## [TASK STATEMENT]
Copy all records precisely, apart from the pictures.
■ ■ ■ ■ ■
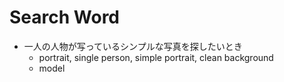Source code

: # Search Word

- 一人の人物が写っているシンプルな写真を探したいとき
  - portrait, single person, simple portrait, clean background
  - model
■ ■ ■ ■ ■
## [EXERCISE OUTPUT]
Source code

: # Search Word

- 一人の人物が写っているシンプルな写真を探したいとき
  - portrait, single person, simple portrait, clean background
  - model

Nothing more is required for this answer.